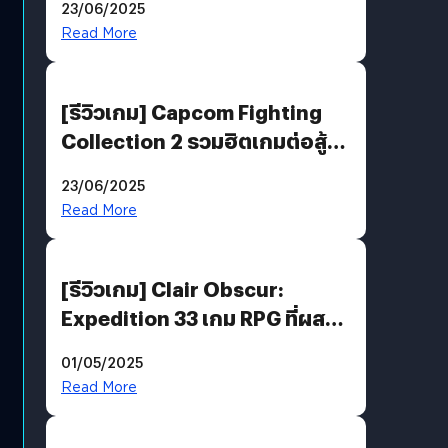
23/06/2025
พันธะสุดท้ายของมนุษย์
Read More
[รีวิวเกม] Capcom Fighting
Collection 2 รวมฮิตเกมต่อสู้ใน
ตำนานของ Capcom
23/06/2025
Read More
[รีวิวเกม] Clair Obscur:
Expedition 33 เกม RPG ที่ผสาน
ความคลาสสิกกับกราฟิกยุคใหม่
01/05/2025
ได้ลงตัว
Read More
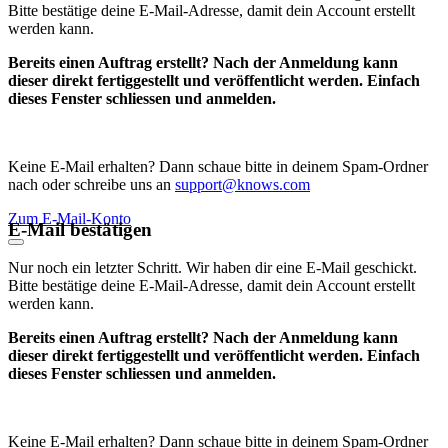
Bitte bestätige deine E-Mail-Adresse, damit dein Account erstellt
werden kann.
Bereits einen Auftrag erstellt? Nach der Anmeldung kann
dieser direkt fertiggestellt und veröffentlicht werden. Einfach
dieses Fenster schliessen und anmelden.
Keine E-Mail erhalten? Dann schaue bitte in deinem Spam-Ordner
nach oder schreibe uns an
support@knows.com
Zum E-Mail-Konto
E-Mail bestätigen
Nur noch ein letzter Schritt. Wir haben dir eine E-Mail geschickt.
Bitte bestätige deine E-Mail-Adresse, damit dein Account erstellt
werden kann.
Bereits einen Auftrag erstellt? Nach der Anmeldung kann
dieser direkt fertiggestellt und veröffentlicht werden. Einfach
dieses Fenster schliessen und anmelden.
Keine E-Mail erhalten? Dann schaue bitte in deinem Spam-Ordner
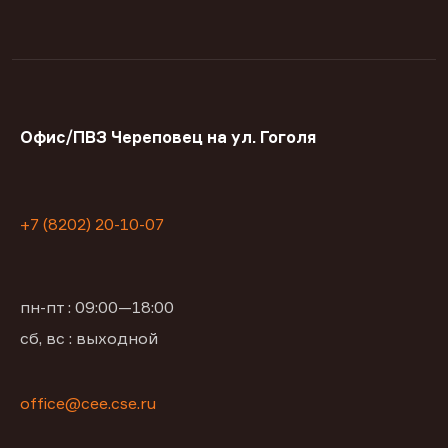
Офис/ПВЗ Череповец на ул. Гоголя
+7 (8202) 20-10-07
пн-пт : 09:00—18:00
сб, вс : выходной
office@сее.cse.ru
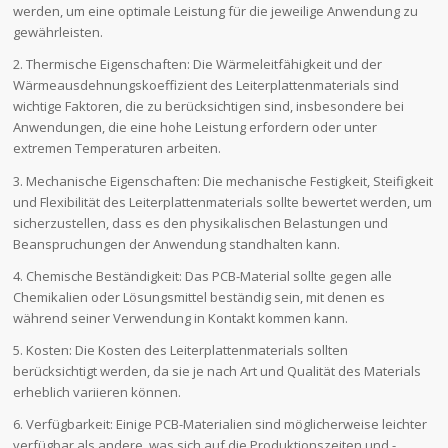
werden, um eine optimale Leistung für die jeweilige Anwendung zu
gewährleisten.
2. Thermische Eigenschaften: Die Wärmeleitfähigkeit und der
Wärmeausdehnungskoeffizient des Leiterplattenmaterials sind
wichtige Faktoren, die zu berücksichtigen sind, insbesondere bei
Anwendungen, die eine hohe Leistung erfordern oder unter
extremen Temperaturen arbeiten.
3. Mechanische Eigenschaften: Die mechanische Festigkeit, Steifigkeit
und Flexibilität des Leiterplattenmaterials sollte bewertet werden, um
sicherzustellen, dass es den physikalischen Belastungen und
Beanspruchungen der Anwendung standhalten kann.
4. Chemische Beständigkeit: Das PCB-Material sollte gegen alle
Chemikalien oder Lösungsmittel beständig sein, mit denen es
während seiner Verwendung in Kontakt kommen kann.
5. Kosten: Die Kosten des Leiterplattenmaterials sollten
berücksichtigt werden, da sie je nach Art und Qualität des Materials
erheblich variieren können.
6. Verfügbarkeit: Einige PCB-Materialien sind möglicherweise leichter
verfügbar als andere, was sich auf die Produktionszeiten und -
══════════
» **Written task**
Give only the number of lines above holding "Leiterplattenmaterials".

» **Exercise response**
3